O arroz das nossas tias, cada uma casada com uma categoria diferente de homem, vivendo sob a influência nem sempre sutil das sogras. O fogo, os primos, os domingos, na roça ou na cidade, no Brasil ou no estrangeiro, em qualquer parte, com a mesa cheia ou com os pratos vazios, marcando lugares e ausências, travessias e saudades.
Família é um prato difícil de preparar.
Suspeito que, ainda que fossem outros tipos de arroz - basmati, gohan, arborio, selvagem, cateto - ainda que fosse o mesmo, e que nos fosse dado a mesma quantidade e variedade de ingredientes e o mesmo tempo e a mesma receita. Ainda assim, suspeito, cada panelinha acabaria oferecendo um arroz com cheiro, gosto e textura distintos.
É típico do amor temperar tudo a seu jeito, num tempo próprio, num ritmo deslocado. E o amor em família, é prato difícil de preparar, como escreve Francisco de Azevedo em seu best seller O Arroz de Palma.
Ganhei um exemplar deste livro faz uns anos, presente de uma pessoa muito especial, a quem sempre fui grata por ter se permitido inventar a própria família. Talvez até mesmo por isso, reconheci no gesto essa sabedoria de mãe, filha e irmã. Trindade. As três faces da lua, os vinte e oito dias das mulheres.
“O Arroz de Palma acontece em 2008, quando Antonio, o narrador, já está com 88 anos e prepara um grande almoço para comemorar os cem anos do casamento de seus pais.
Os irmãos, já octogenários como ele, e todos os seus descendentes comparecem à celebração. O enredo ocorre ao personagem em forma de lembranças isoladas. O arroz que, em clima de realismo fantástico, serve de fio condutor, é bastante simbólico. A trama tem início no dia 11 de julho de 1908, em Viana do Castelo, Norte de Portugal, no casamento de José Custódio e Maria Romana. Terminada a cerimônia, o arroz que desaba sobre os noivos é torrencial, chuva branca que não para.
O cortejo segue em festa pelo vilarejo, mas a romântica Palma permanece ali, feliz com todo aquele arroz espalhado pelo adro da igreja. Muito pobre, decide com entusiasmo que aquele é o seu presente de casamento para o irmão e a cunhada. No cartão, escreve:
Este arroz – plantado na terra, caído do céu como o maná do deserto e colhido da pedra – é símbolo de fertilidade e eterno amor. Esta é a minha benção. Palma.

#### Registros de dados:
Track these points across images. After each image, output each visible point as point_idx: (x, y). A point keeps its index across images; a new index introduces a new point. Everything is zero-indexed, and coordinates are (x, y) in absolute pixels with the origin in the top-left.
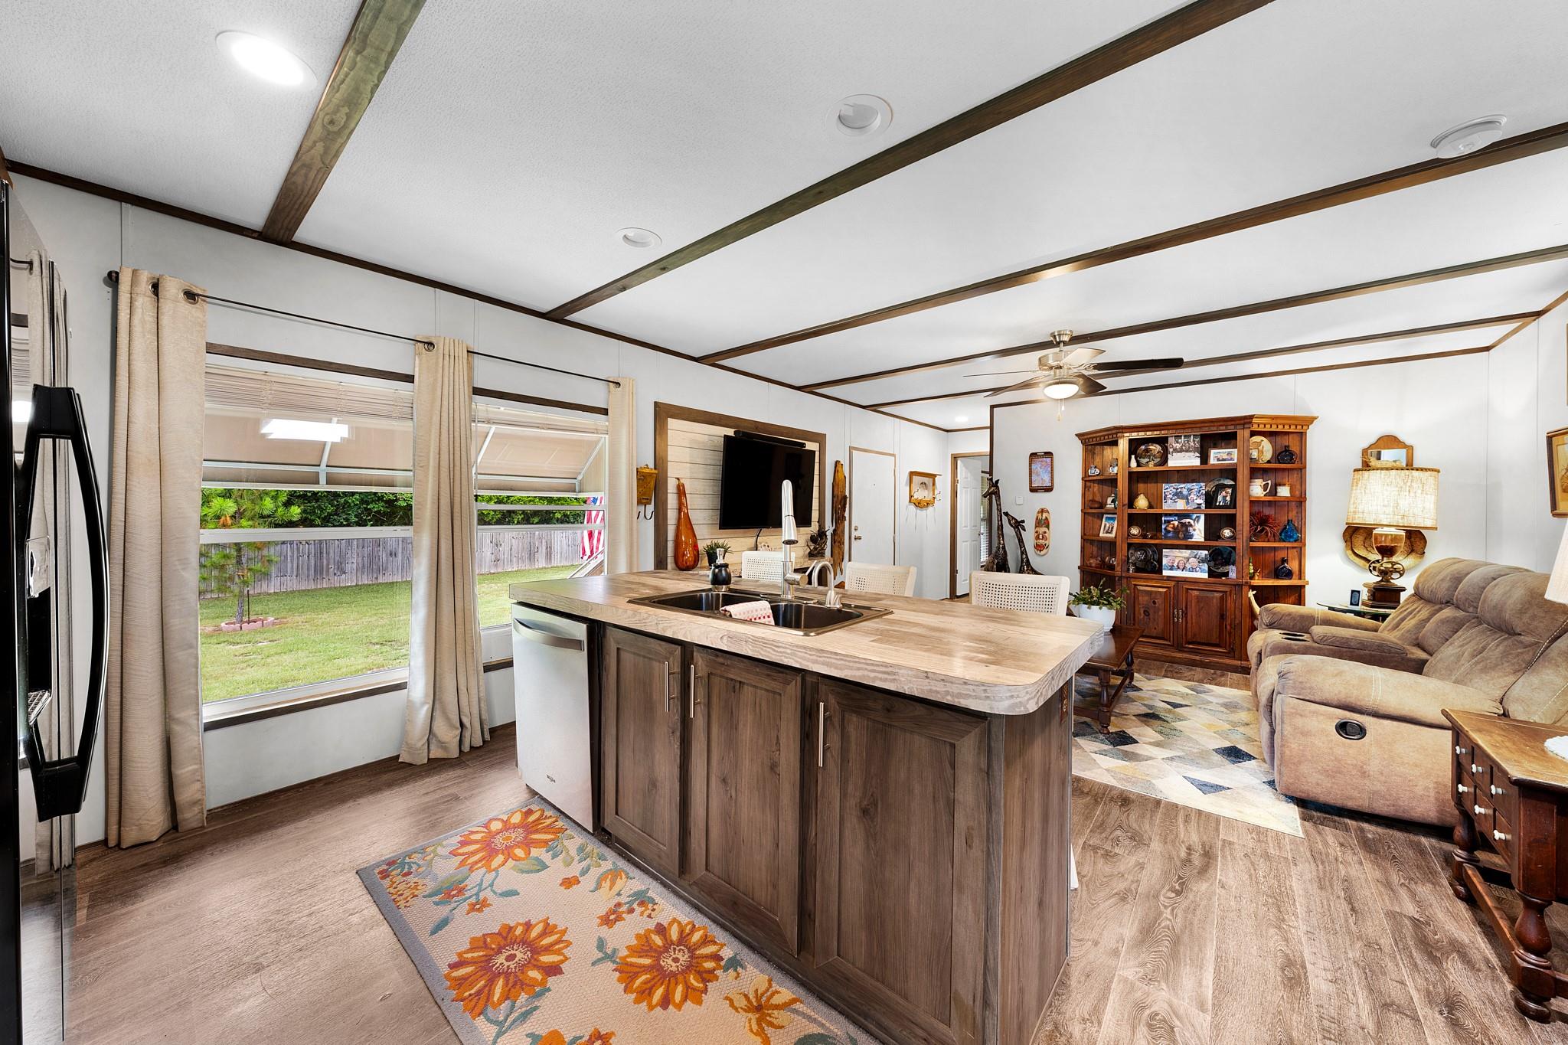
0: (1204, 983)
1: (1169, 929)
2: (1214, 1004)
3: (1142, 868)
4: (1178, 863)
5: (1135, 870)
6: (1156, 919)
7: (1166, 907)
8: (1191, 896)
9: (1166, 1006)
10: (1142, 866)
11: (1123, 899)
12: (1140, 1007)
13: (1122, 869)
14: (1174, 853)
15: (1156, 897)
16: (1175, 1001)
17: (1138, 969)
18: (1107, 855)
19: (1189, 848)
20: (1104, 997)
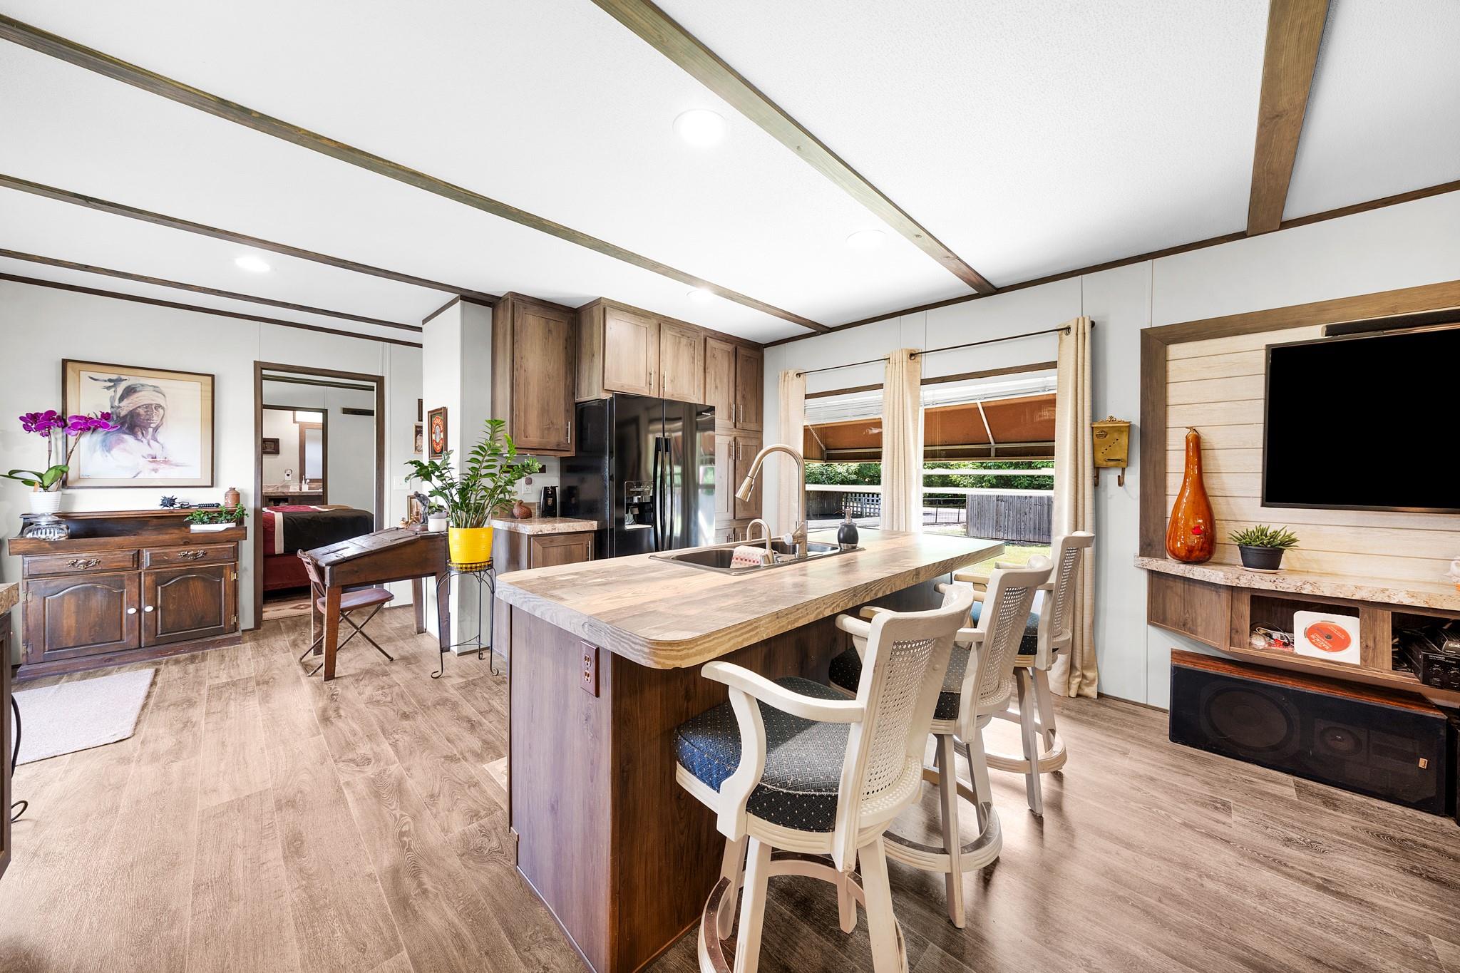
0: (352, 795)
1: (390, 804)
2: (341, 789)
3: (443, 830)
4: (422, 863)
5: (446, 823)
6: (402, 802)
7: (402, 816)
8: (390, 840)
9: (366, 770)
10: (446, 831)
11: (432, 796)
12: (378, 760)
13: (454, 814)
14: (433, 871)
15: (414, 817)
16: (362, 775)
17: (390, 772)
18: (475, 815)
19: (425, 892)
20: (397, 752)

...

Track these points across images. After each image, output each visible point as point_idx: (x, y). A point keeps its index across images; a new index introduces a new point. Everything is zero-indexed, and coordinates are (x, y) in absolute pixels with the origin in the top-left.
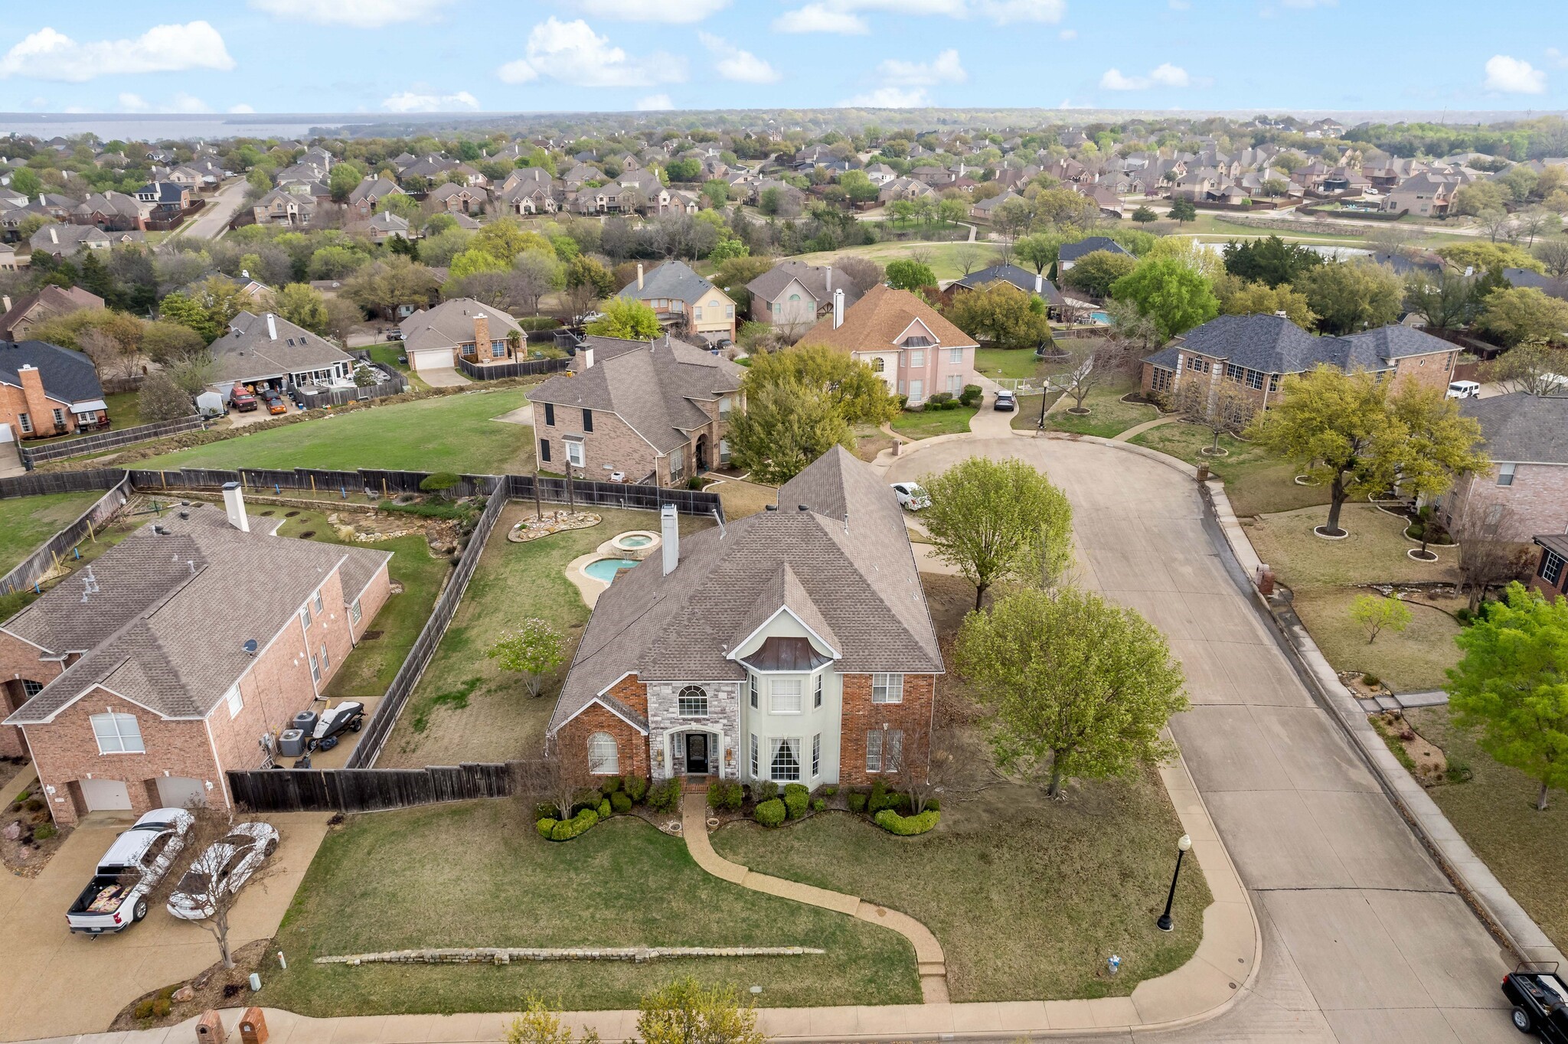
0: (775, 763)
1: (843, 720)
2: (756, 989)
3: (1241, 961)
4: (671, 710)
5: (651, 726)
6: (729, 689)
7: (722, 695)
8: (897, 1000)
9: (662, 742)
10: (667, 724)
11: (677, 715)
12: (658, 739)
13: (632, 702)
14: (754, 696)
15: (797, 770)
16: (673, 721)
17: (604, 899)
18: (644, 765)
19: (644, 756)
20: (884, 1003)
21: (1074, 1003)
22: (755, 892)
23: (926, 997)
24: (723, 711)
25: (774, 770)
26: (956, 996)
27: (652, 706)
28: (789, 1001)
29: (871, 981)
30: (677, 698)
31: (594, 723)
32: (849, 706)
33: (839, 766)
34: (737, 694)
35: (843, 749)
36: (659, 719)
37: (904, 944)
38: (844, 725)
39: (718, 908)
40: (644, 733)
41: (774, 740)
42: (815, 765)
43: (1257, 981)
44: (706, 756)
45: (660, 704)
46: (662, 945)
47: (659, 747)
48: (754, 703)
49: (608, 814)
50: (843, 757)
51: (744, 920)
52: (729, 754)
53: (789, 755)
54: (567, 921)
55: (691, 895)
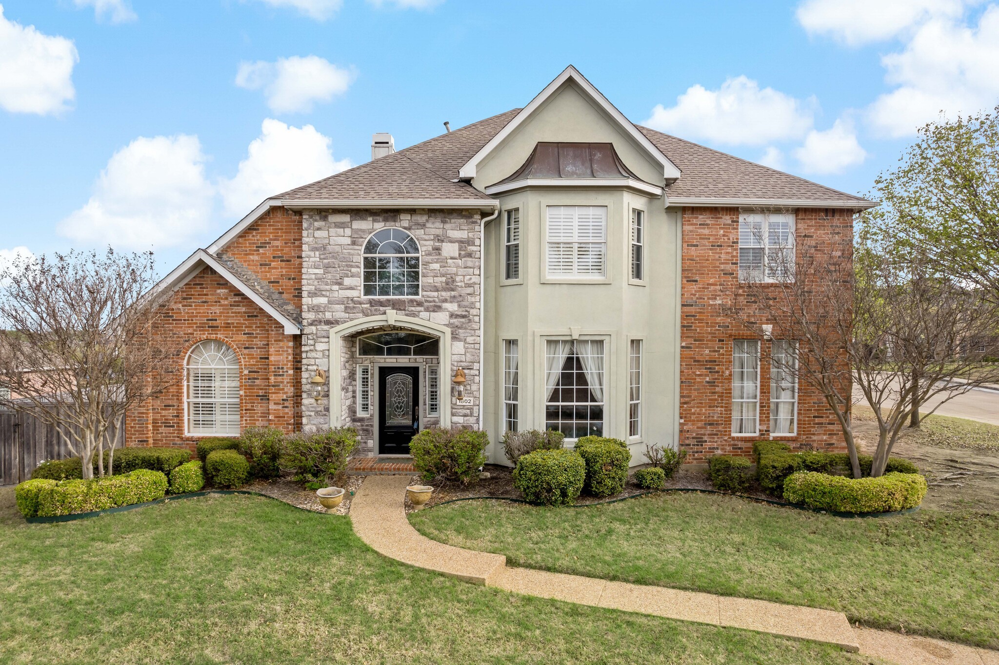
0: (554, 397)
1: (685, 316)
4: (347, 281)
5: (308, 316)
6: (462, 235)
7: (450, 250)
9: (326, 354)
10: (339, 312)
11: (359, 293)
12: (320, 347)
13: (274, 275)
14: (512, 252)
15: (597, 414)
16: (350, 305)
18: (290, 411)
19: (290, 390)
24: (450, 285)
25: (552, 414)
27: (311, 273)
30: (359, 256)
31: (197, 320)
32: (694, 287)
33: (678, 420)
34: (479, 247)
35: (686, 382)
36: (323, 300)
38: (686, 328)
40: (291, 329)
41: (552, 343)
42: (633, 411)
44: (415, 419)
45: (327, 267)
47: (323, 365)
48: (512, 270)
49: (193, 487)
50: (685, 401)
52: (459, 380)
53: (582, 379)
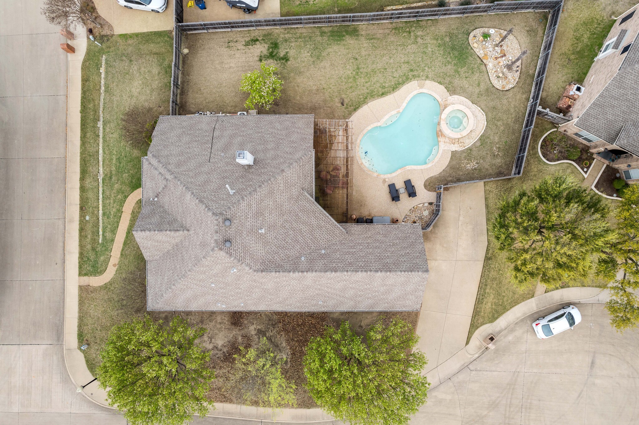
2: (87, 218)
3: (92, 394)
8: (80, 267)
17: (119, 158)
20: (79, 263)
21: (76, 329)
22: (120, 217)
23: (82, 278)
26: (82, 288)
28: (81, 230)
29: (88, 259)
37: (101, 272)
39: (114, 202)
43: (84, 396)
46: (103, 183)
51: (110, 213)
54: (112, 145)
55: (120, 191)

#### Enunciado da tarefa:
Segundo o texto sobre O Arroz de Palma, em que data e em que lugar tem início a trama do livro?

#### Tarefa resolvida:
No dia 11 de julho de 1908, em Viana do Castelo, Norte de Portugal.